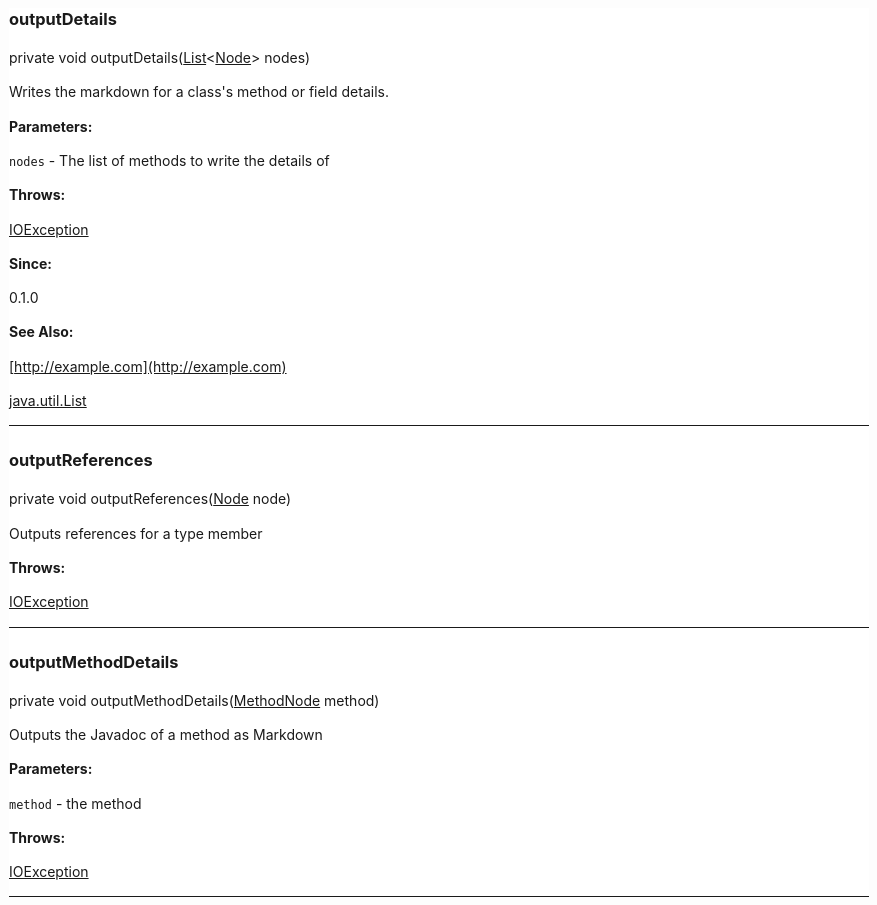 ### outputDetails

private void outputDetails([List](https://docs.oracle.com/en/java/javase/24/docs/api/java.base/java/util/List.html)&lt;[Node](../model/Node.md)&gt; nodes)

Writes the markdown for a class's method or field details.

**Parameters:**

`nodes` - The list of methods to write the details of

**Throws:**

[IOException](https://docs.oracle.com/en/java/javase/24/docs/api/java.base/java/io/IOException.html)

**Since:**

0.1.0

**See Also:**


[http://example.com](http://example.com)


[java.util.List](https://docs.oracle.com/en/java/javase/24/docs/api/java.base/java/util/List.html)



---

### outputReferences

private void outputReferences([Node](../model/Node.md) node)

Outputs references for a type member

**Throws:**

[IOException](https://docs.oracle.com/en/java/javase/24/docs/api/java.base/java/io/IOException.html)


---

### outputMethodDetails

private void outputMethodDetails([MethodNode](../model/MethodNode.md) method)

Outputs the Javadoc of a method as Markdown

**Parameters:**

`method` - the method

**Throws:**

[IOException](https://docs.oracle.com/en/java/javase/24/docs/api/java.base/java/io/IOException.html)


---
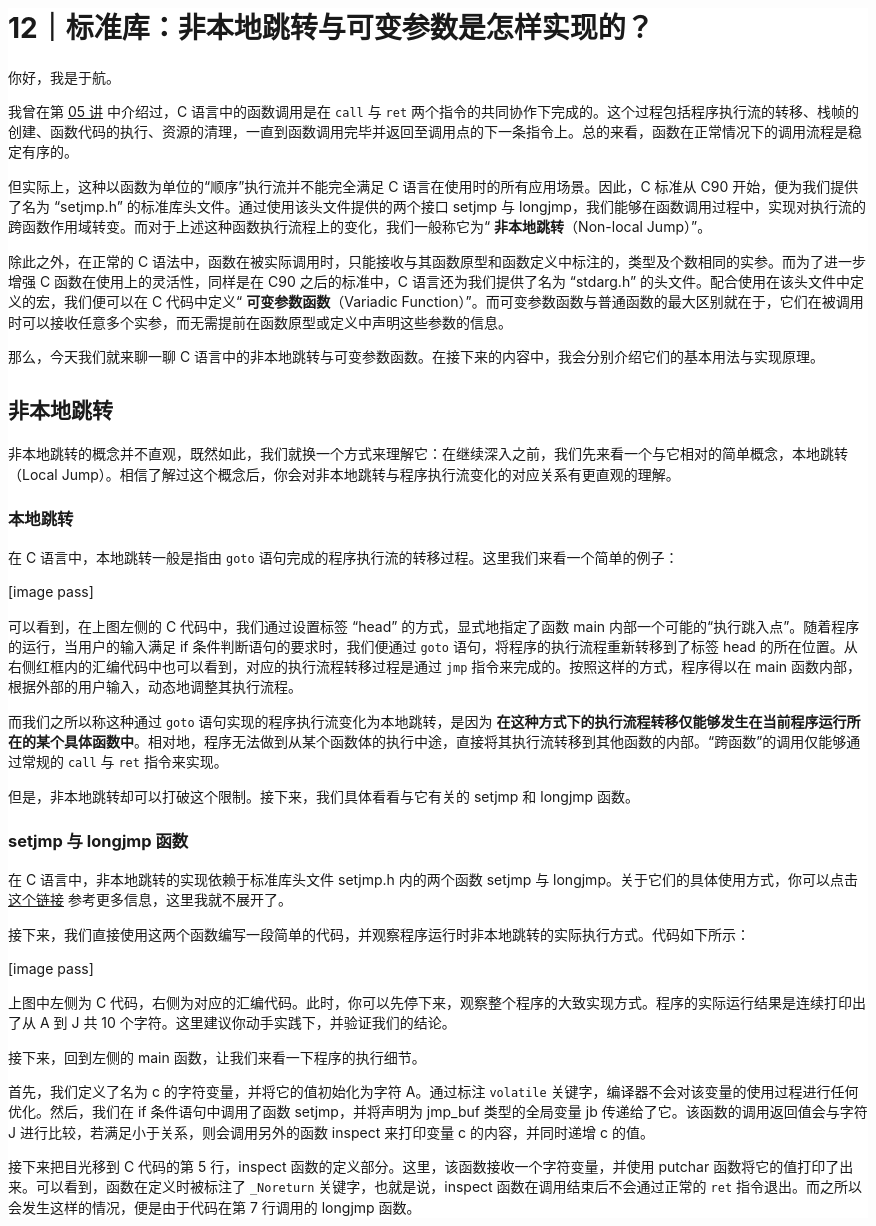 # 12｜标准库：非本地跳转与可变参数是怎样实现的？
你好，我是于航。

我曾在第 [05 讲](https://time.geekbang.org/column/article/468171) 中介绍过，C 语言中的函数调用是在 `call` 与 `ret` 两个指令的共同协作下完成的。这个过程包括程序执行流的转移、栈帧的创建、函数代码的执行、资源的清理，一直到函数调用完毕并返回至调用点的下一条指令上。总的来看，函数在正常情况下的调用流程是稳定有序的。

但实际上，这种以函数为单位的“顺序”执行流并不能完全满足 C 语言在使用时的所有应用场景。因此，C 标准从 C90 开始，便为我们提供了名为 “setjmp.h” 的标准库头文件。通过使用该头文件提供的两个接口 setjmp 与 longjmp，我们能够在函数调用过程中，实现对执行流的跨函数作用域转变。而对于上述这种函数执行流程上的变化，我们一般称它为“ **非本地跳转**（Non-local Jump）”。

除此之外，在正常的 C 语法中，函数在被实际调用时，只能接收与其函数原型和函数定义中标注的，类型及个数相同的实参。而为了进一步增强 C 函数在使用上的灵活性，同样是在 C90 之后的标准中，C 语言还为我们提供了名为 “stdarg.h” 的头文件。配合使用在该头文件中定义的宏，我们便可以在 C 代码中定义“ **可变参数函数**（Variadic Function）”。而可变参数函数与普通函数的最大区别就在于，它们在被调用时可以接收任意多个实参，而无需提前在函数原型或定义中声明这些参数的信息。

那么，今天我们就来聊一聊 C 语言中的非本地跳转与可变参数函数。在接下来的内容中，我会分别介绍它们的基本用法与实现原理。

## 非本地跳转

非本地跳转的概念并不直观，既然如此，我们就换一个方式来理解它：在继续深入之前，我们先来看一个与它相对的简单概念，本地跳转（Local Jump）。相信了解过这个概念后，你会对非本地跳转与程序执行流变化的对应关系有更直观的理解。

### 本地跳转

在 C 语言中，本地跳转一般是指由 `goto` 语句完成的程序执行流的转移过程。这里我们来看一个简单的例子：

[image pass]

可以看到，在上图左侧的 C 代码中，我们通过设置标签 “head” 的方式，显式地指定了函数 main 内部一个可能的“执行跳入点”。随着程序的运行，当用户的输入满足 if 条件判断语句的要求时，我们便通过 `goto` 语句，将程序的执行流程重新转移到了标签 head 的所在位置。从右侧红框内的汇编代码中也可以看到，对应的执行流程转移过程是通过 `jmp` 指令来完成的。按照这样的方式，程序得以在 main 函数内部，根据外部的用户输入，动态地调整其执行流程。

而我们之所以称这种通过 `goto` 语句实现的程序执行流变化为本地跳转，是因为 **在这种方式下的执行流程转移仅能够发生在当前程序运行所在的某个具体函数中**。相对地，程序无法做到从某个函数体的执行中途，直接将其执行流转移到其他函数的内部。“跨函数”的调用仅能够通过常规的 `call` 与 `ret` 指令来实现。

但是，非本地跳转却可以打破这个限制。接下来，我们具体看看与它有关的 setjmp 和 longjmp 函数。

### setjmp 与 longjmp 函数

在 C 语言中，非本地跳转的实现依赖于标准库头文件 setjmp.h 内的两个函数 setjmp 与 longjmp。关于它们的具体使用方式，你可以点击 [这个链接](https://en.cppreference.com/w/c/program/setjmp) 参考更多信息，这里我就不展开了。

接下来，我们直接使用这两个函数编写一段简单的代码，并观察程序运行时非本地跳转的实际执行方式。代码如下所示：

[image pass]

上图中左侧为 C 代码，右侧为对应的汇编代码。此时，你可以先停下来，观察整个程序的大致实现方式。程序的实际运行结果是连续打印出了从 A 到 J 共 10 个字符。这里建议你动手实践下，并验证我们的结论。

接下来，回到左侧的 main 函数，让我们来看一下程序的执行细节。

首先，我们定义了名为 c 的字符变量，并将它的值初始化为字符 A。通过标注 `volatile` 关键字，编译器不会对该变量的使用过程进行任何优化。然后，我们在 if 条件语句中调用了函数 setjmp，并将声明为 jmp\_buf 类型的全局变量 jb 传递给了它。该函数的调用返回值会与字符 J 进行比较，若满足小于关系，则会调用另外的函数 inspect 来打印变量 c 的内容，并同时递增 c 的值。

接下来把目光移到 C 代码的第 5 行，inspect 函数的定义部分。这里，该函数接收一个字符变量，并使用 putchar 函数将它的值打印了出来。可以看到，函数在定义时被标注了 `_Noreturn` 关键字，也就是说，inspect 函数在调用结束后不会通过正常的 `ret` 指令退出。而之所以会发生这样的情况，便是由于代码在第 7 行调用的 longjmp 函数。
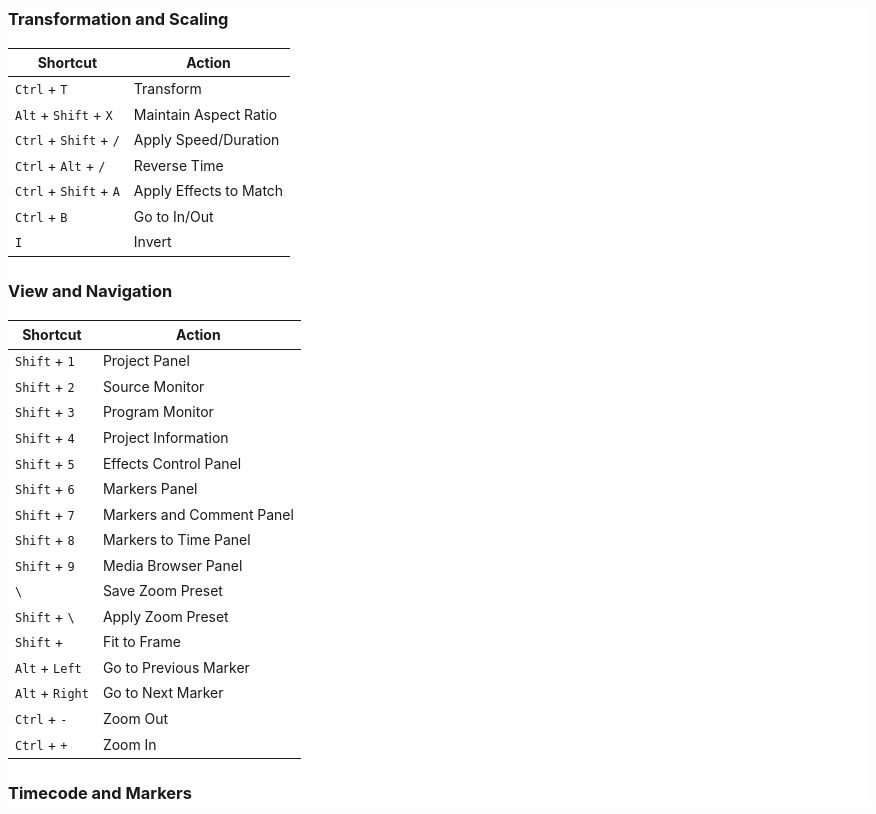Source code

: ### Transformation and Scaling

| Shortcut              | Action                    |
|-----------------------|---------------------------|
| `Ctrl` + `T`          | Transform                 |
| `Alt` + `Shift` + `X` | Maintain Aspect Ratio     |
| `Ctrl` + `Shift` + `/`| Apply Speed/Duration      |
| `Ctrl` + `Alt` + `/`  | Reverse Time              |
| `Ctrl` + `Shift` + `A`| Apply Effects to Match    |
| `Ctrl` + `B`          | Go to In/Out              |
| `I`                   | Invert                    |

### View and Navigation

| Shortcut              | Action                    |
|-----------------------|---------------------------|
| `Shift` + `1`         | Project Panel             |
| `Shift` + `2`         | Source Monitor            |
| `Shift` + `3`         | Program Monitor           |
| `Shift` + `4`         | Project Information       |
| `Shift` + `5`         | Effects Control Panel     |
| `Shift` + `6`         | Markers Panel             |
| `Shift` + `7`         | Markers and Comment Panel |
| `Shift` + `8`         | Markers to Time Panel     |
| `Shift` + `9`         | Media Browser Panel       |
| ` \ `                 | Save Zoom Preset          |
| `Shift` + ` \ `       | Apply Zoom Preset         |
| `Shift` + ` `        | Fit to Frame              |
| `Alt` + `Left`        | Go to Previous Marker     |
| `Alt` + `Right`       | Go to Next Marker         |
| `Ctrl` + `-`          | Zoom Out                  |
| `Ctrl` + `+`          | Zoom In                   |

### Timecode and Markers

-- -- --

• **DIRECTIONS FOR THIS TASK**:
Print each record exactly as it stands, skipping the pictures.

• **SOLVED PROBLEM**:
 ### outputDetails

private void outputDetails([List](https://docs.oracle.com/en/java/javase/24/docs/api/java.base/java/util/List.html)&lt;[Node](../model/Node.md)&gt; nodes)

Writes the markdown for a class's method or field details.

**Parameters:**

`nodes` - The list of methods to write the details of

**Throws:**

[IOException](https://docs.oracle.com/en/java/javase/24/docs/api/java.base/java/io/IOException.html)

**Since:**

0.1.0

**See Also:**


[http://example.com](http://example.com)


[java.util.List](https://docs.oracle.com/en/java/javase/24/docs/api/java.base/java/util/List.html)



---

### outputReferences

private void outputReferences([Node](../model/Node.md) node)

Outputs references for a type member

**Throws:**

[IOException](https://docs.oracle.com/en/java/javase/24/docs/api/java.base/java/io/IOException.html)


---

### outputMethodDetails

private void outputMethodDetails([MethodNode](../model/MethodNode.md) method)

Outputs the Javadoc of a method as Markdown

**Parameters:**

`method` - the method

**Throws:**

[IOException](https://docs.oracle.com/en/java/javase/24/docs/api/java.base/java/io/IOException.html)


---
 # 12｜标准库：非本地跳转与可变参数是怎样实现的？
你好，我是于航。

我曾在第 [05 讲](https://time.geekbang.org/column/article/468171) 中介绍过，C 语言中的函数调用是在 `call` 与 `ret` 两个指令的共同协作下完成的。这个过程包括程序执行流的转移、栈帧的创建、函数代码的执行、资源的清理，一直到函数调用完毕并返回至调用点的下一条指令上。总的来看，函数在正常情况下的调用流程是稳定有序的。

但实际上，这种以函数为单位的“顺序”执行流并不能完全满足 C 语言在使用时的所有应用场景。因此，C 标准从 C90 开始，便为我们提供了名为 “setjmp.h” 的标准库头文件。通过使用该头文件提供的两个接口 setjmp 与 longjmp，我们能够在函数调用过程中，实现对执行流的跨函数作用域转变。而对于上述这种函数执行流程上的变化，我们一般称它为“ **非本地跳转**（Non-local Jump）”。

除此之外，在正常的 C 语法中，函数在被实际调用时，只能接收与其函数原型和函数定义中标注的，类型及个数相同的实参。而为了进一步增强 C 函数在使用上的灵活性，同样是在 C90 之后的标准中，C 语言还为我们提供了名为 “stdarg.h” 的头文件。配合使用在该头文件中定义的宏，我们便可以在 C 代码中定义“ **可变参数函数**（Variadic Function）”。而可变参数函数与普通函数的最大区别就在于，它们在被调用时可以接收任意多个实参，而无需提前在函数原型或定义中声明这些参数的信息。

那么，今天我们就来聊一聊 C 语言中的非本地跳转与可变参数函数。在接下来的内容中，我会分别介绍它们的基本用法与实现原理。

## 非本地跳转

非本地跳转的概念并不直观，既然如此，我们就换一个方式来理解它：在继续深入之前，我们先来看一个与它相对的简单概念，本地跳转（Local Jump）。相信了解过这个概念后，你会对非本地跳转与程序执行流变化的对应关系有更直观的理解。

### 本地跳转

在 C 语言中，本地跳转一般是指由 `goto` 语句完成的程序执行流的转移过程。这里我们来看一个简单的例子：

[image pass]

可以看到，在上图左侧的 C 代码中，我们通过设置标签 “head” 的方式，显式地指定了函数 main 内部一个可能的“执行跳入点”。随着程序的运行，当用户的输入满足 if 条件判断语句的要求时，我们便通过 `goto` 语句，将程序的执行流程重新转移到了标签 head 的所在位置。从右侧红框内的汇编代码中也可以看到，对应的执行流程转移过程是通过 `jmp` 指令来完成的。按照这样的方式，程序得以在 main 函数内部，根据外部的用户输入，动态地调整其执行流程。

而我们之所以称这种通过 `goto` 语句实现的程序执行流变化为本地跳转，是因为 **在这种方式下的执行流程转移仅能够发生在当前程序运行所在的某个具体函数中**。相对地，程序无法做到从某个函数体的执行中途，直接将其执行流转移到其他函数的内部。“跨函数”的调用仅能够通过常规的 `call` 与 `ret` 指令来实现。

但是，非本地跳转却可以打破这个限制。接下来，我们具体看看与它有关的 setjmp 和 longjmp 函数。

### setjmp 与 longjmp 函数

在 C 语言中，非本地跳转的实现依赖于标准库头文件 setjmp.h 内的两个函数 setjmp 与 longjmp。关于它们的具体使用方式，你可以点击 [这个链接](https://en.cppreference.com/w/c/program/setjmp) 参考更多信息，这里我就不展开了。

接下来，我们直接使用这两个函数编写一段简单的代码，并观察程序运行时非本地跳转的实际执行方式。代码如下所示：

[image pass]

上图中左侧为 C 代码，右侧为对应的汇编代码。此时，你可以先停下来，观察整个程序的大致实现方式。程序的实际运行结果是连续打印出了从 A 到 J 共 10 个字符。这里建议你动手实践下，并验证我们的结论。

接下来，回到左侧的 main 函数，让我们来看一下程序的执行细节。

首先，我们定义了名为 c 的字符变量，并将它的值初始化为字符 A。通过标注 `volatile` 关键字，编译器不会对该变量的使用过程进行任何优化。然后，我们在 if 条件语句中调用了函数 setjmp，并将声明为 jmp\_buf 类型的全局变量 jb 传递给了它。该函数的调用返回值会与字符 J 进行比较，若满足小于关系，则会调用另外的函数 inspect 来打印变量 c 的内容，并同时递增 c 的值。

接下来把目光移到 C 代码的第 5 行，inspect 函数的定义部分。这里，该函数接收一个字符变量，并使用 putchar 函数将它的值打印了出来。可以看到，函数在定义时被标注了 `_Noreturn` 关键字，也就是说，inspect 函数在调用结束后不会通过正常的 `ret` 指令退出。而之所以会发生这样的情况，便是由于代码在第 7 行调用的 longjmp 函数。
Source code

: ### Transformation and Scaling

| Shortcut              | Action                    |
|-----------------------|---------------------------|
| `Ctrl` + `T`          | Transform                 |
| `Alt` + `Shift` + `X` | Maintain Aspect Ratio     |
| `Ctrl` + `Shift` + `/`| Apply Speed/Duration      |
| `Ctrl` + `Alt` + `/`  | Reverse Time              |
| `Ctrl` + `Shift` + `A`| Apply Effects to Match    |
| `Ctrl` + `B`          | Go to In/Out              |
| `I`                   | Invert                    |

### View and Navigation

| Shortcut              | Action                    |
|-----------------------|---------------------------|
| `Shift` + `1`         | Project Panel             |
| `Shift` + `2`         | Source Monitor            |
| `Shift` + `3`         | Program Monitor           |
| `Shift` + `4`         | Project Information       |
| `Shift` + `5`         | Effects Control Panel     |
| `Shift` + `6`         | Markers Panel             |
| `Shift` + `7`         | Markers and Comment Panel |
| `Shift` + `8`         | Markers to Time Panel     |
| `Shift` + `9`         | Media Browser Panel       |
| ` \ `                 | Save Zoom Preset          |
| `Shift` + ` \ `       | Apply Zoom Preset         |
| `Shift` + ` `        | Fit to Frame              |
| `Alt` + `Left`        | Go to Previous Marker     |
| `Alt` + `Right`       | Go to Next Marker         |
| `Ctrl` + `-`          | Zoom Out                  |
| `Ctrl` + `+`          | Zoom In                   |

### Timecode and Markers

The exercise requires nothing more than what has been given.